Ballpark residents call for change as search for shooting suspect continues
Oct 11, 2022, 10:43 PM | Updated: May 21, 2023, 4:31 pm
SALT LAKE CITY — As a search for a suspect who shot a man in the Ballpark neighborhood continues, residents who live just blocks away from where it happened are calling for a change.
Tuesday morning’s shooting at Wasatch Inn on State Street left a 38-year-old man in critical condition, according to Salt Lake City police.
While they made an arrest — 71-year-old Thomas Leroy Glasker for attempted murder and obstruction of justice — it wasn’t of the suspected gunman. They believe Glasker gave the suspect the gun in the shooting and tried to act as a getaway driver.
The suspect, identified by police as 60-year-old Joseph Marquez, was still on the run Tuesday night.
Amy J. Hawkins said she was walking her dog at the same time of the shooting around 10 a.m. She lives two blocks from the Wasatch Inn.
She would learn that Marquez was believed to have run from the scene.
“We also still have a shooter on the loose, yeah. Yeah… that’s a little hard to hear,” she said.
It left Hawkins and neighbors like Arika Schockmel worried. Schockmel, who lives around the corner from Hawkins, said she worried the suspect could have hidden in one of the few abandoned houses in the area.
She often sees people coming and going from the empty homes.
“Having somebody be shot or killed or hurt within blocks of your family house doesn’t feel safe,” she said.
But they’re not surprised at what happened.
“There have been shootings and murders and stabbings in the neighborhood,” Schockmel said. “There’s a lot of prostitution, there’s a lot of drug dealing. So, there’s just a lot of smaller criminal acts of marginalized people that happen around here.”
Schockmel, who has an 11-year-old daughter, said her daughter isn’t allowed to leave their street or play after dark. It has become the norm that her daughter doesn’t go play with kids who live around the corner because Schockmel doesn’t feel it is safe enough for her daughter to walk over there.
“We’ve had five violent deaths in the Ballpark Neighborhood so far this year,” Hawkins said. “And then in addition to that, we’ve had four shootings that didn’t result in death or fatalities, but they were still shootings where somebody had gotten critically injured.”

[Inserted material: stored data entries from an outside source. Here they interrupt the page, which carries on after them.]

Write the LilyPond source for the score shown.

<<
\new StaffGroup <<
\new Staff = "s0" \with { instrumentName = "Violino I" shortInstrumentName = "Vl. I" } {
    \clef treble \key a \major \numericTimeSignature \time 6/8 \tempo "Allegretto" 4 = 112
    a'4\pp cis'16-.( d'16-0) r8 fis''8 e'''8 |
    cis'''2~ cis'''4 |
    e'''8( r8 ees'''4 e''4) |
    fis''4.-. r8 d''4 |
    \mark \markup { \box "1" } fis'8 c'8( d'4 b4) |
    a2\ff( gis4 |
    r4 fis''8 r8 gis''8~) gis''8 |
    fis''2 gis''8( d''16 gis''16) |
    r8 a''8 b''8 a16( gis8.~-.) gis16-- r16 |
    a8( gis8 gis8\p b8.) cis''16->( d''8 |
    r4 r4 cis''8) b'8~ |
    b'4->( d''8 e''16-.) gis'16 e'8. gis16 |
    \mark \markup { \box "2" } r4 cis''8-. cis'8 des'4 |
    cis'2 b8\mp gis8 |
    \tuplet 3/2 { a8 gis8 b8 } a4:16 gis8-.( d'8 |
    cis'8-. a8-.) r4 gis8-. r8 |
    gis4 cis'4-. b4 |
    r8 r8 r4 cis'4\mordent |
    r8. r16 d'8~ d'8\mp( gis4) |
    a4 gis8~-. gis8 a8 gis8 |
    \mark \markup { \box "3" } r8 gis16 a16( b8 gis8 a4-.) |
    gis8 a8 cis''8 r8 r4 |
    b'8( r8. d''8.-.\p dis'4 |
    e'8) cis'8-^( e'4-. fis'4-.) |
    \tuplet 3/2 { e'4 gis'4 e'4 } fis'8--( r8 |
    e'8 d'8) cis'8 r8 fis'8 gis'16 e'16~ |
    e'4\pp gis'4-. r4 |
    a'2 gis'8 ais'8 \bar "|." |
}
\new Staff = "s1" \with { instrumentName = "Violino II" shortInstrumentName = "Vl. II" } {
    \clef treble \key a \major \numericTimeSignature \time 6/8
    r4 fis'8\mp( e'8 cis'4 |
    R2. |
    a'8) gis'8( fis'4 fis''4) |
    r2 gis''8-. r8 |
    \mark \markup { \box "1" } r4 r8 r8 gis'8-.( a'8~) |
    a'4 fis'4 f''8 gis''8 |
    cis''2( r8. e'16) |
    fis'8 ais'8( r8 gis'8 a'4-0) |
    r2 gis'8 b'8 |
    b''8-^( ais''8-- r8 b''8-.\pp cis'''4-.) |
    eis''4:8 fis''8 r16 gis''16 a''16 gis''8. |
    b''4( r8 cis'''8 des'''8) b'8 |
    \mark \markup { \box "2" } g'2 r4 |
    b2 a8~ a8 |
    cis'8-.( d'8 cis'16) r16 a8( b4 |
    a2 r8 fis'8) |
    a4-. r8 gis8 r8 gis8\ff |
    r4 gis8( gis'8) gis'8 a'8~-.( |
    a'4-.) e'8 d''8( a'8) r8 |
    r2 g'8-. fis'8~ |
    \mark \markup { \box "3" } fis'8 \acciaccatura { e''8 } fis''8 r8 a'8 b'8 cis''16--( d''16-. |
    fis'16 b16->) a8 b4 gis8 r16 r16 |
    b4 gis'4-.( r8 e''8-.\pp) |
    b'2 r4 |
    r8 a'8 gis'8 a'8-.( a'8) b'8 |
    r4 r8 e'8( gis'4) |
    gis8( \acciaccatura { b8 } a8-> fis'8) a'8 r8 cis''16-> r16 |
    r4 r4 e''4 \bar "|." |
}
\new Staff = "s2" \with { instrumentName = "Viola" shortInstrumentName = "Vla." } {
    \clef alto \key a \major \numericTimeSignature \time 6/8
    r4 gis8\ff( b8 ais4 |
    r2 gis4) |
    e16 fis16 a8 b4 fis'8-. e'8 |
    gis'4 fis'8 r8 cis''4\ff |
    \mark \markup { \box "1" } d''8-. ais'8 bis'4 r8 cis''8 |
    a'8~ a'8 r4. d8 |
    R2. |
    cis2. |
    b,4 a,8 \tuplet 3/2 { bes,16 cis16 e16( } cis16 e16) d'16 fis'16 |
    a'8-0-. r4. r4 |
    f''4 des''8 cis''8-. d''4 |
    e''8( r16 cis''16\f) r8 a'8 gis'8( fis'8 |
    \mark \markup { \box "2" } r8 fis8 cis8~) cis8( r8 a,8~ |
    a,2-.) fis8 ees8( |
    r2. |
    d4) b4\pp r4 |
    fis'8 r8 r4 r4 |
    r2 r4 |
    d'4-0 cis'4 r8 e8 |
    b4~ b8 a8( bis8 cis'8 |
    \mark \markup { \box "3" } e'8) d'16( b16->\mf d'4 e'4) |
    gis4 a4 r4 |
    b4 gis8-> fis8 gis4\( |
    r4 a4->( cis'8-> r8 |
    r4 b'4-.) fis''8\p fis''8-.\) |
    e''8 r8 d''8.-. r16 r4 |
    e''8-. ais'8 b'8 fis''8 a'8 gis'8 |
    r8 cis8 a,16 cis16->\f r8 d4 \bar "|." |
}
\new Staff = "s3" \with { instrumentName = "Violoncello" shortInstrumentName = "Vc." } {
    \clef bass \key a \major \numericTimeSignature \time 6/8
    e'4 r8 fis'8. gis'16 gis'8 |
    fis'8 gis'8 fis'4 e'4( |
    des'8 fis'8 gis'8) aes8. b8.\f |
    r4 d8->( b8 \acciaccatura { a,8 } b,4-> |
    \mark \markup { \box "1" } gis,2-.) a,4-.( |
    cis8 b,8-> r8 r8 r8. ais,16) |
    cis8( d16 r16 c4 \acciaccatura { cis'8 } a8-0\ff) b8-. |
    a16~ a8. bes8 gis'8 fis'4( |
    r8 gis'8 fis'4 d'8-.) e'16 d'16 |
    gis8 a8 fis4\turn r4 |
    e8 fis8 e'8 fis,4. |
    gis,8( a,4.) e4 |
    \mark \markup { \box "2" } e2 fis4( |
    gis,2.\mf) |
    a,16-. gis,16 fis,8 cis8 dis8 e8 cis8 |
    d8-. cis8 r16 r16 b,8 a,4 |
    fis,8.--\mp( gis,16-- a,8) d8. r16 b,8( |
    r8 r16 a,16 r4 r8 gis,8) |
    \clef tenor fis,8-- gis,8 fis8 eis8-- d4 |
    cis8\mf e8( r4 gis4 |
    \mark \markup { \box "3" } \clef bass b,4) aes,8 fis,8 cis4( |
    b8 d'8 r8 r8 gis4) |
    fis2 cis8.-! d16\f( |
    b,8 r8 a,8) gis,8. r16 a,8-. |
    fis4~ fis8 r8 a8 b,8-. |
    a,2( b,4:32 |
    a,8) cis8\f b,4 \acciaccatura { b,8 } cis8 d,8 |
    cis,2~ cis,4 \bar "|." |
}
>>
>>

Hawkins serves as chair of the Ballpark Community Council and pays close attention to every incident in the area.
In the case of Tuesday’s shooting, Salt Lake City police said they believed it was an isolated incident.
Even so, Hawkins and Schockmel articulated that each isolated incident adds up.
“It doesn’t feel isolated on our end because we’ve had so many events like this that have happened recently,” Schockmel said.
She expressed the hope that something drastic could be done to help the crime problem. Hawkins echoed that sentiment.
Hawkins said information needs to be released to the community more quickly, saying that people didn’t know if the shooter was still at large after the shooting.
She also said there needs to be long-term solutions to the problematic motels in the neighborhood. Hawkins said the motels are not well-regulated with vulnerable populations often staying in those motels — who are then preyed upon by others.
“We’ve seen a shooting exactly where we would predict it to happen, at a low-budget motel in the Ballpark Neighborhood,” she said. “Wouldn’t it be great if we could use the predictive data that we’ve all accumulated together to prevent something like that from happening again?”